TASK TO COMPLETE: Report each line of the records where "Example" occurs.

+ + + + + + +

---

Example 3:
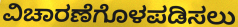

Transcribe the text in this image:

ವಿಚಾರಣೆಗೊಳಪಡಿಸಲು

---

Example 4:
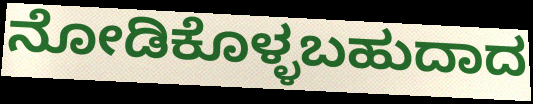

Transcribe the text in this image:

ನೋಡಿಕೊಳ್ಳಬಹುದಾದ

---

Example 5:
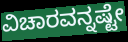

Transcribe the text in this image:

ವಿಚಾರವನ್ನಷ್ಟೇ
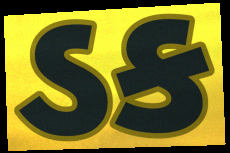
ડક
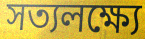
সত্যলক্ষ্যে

+ + + + + + +

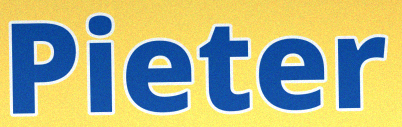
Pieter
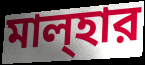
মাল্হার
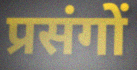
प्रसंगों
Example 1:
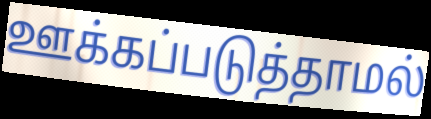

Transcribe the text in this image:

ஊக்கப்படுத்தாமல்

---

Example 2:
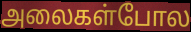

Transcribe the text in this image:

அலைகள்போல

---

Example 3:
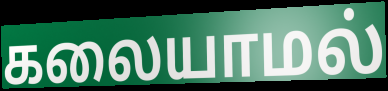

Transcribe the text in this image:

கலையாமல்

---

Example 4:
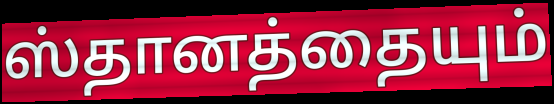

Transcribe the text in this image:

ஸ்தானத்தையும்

+ + + + + + +

RESPONSE FOR THIS EXERCISE:
Example 3:
Example 4:
Example 5:
Example 1:
Example 2:
Example 3:
Example 4:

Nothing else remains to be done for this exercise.